Sadly, though, over the course of the litigation process, which in some cases took up to one or two years, I watched a fair number of these polite, amiable people devolve into frustrated, sometimes irrational adversaries.
It didn’t take long for me to realize that, unfortunately, the system itself was in part to blame for these transformations. After frequent meetings with their attorneys and numerous court appearances at which the details of their cases were repeatedly dissected for approval, many litigants became anxiety-ridden, consumed by the process or even obsessed with “winning.”
Often, as I observed these situations, I thought about what might have happened if the parties had pursued some other course of action – one with the potential to reduce the number of attorney appointments and court hearings as well as the cost and stress that go along with them.

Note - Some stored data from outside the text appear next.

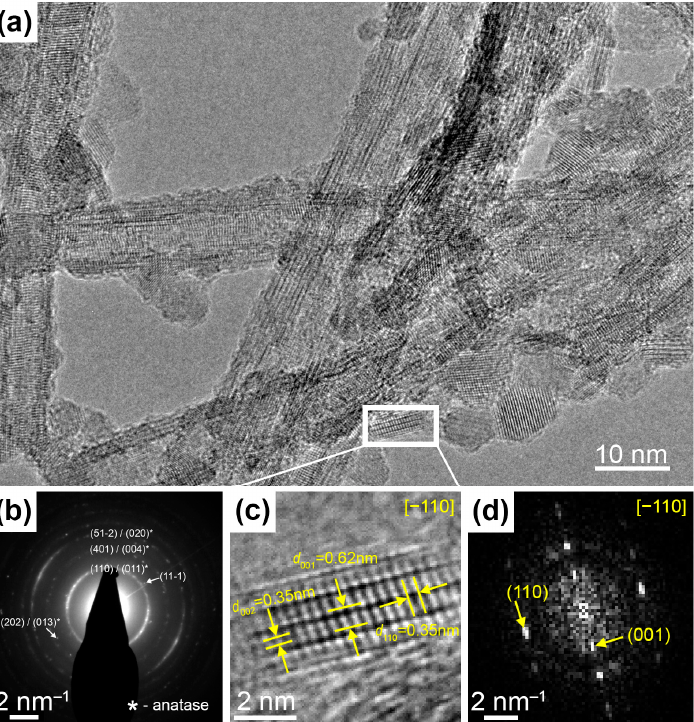
Figure 2. ( a ) HRTEM-image of several TiO 2 nanotubes. ( b ) The electron diffraction pattern identifying bronze titania. ( c ) The magnified region of HRTEM-image shows the nanocrystal oriented in [ − 110] zone axis and ( d ) the corresponding Fast Fourier Transform image.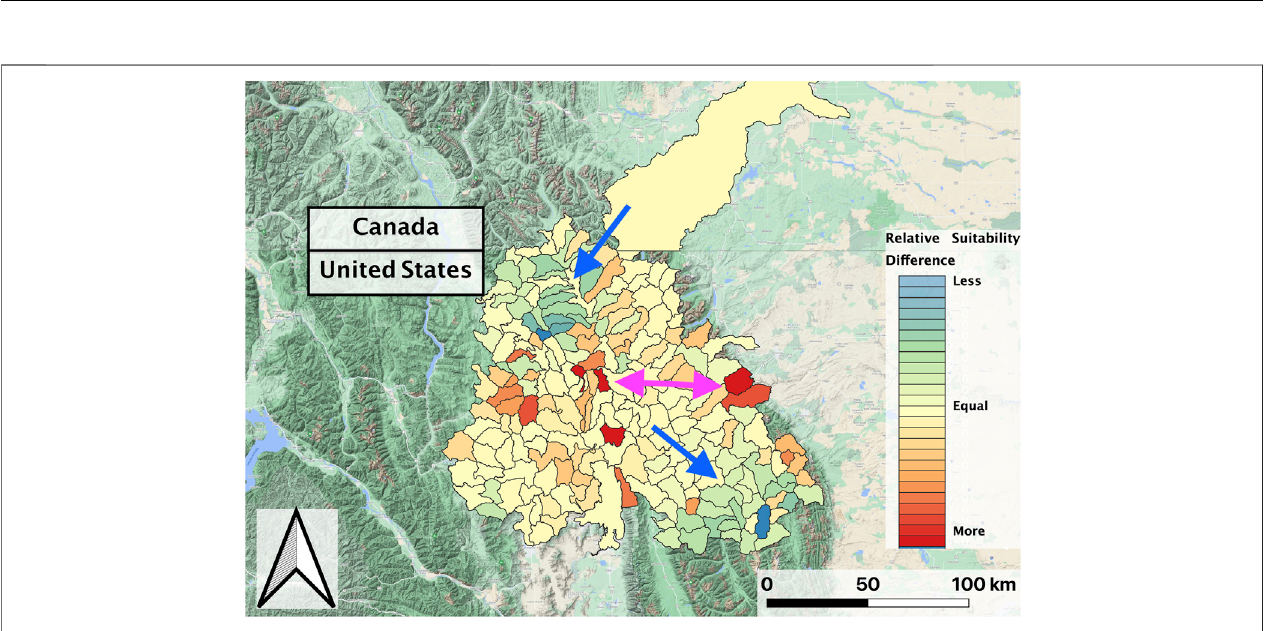
FIGURE6| NormalizedpredictedrelativeRBTsuitability changebetweenthesecond and fi rstdecadesofthestudyperiod (2002 – 2018) withintheFlatheadbasin. The Salish Mountains and Lewis Range sub-regions decreased in suitability (blue-green shades; blue arrow), while suitability marginally increased in other regions and increased more drastically in portions of the northern Mission Range and east Glacier National Park regions (red shades; pink arrow).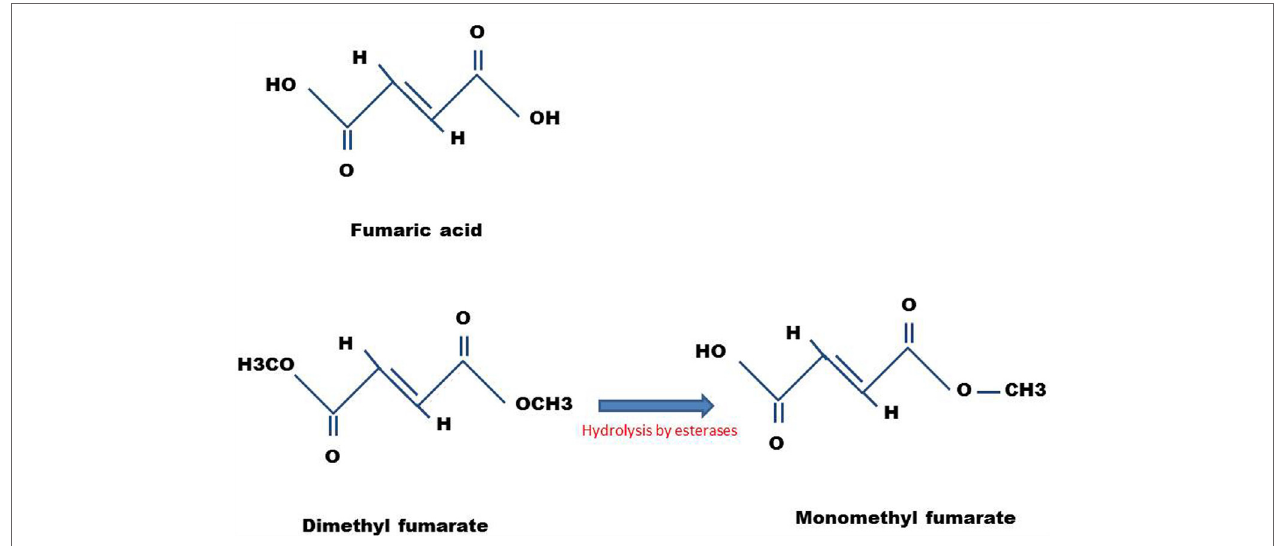
FiGURe 1 | Chemical structures of DMF and MMF . Also shown is the structure of fumaric acid, the precursor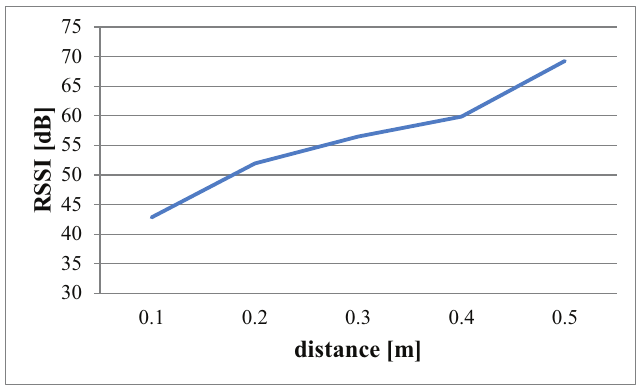
Figure 6. Overall path loss in underwater environment.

Dispute resolution is exactly that.
An informal process aimed at resolving probate, business or other legal issues, dispute resolution introduces a neutral legal professional – in our firm, either an attorney or a retired probate judge – who will assist the parties in coming to a private, mutual agreement that is far less time-consuming and expensive than litigation. In short, the mediator is there to help both sides define and understand each other’s position through open communication, all the while moving towards settlement.
As the program director at Why Litigate, I now get to help people do that instead of subjecting themselves and their relationships to stressful, costly legal battles. It is rewarding to guide individuals to a path that gives them more control over the outcome of some of the most important issues in their lives.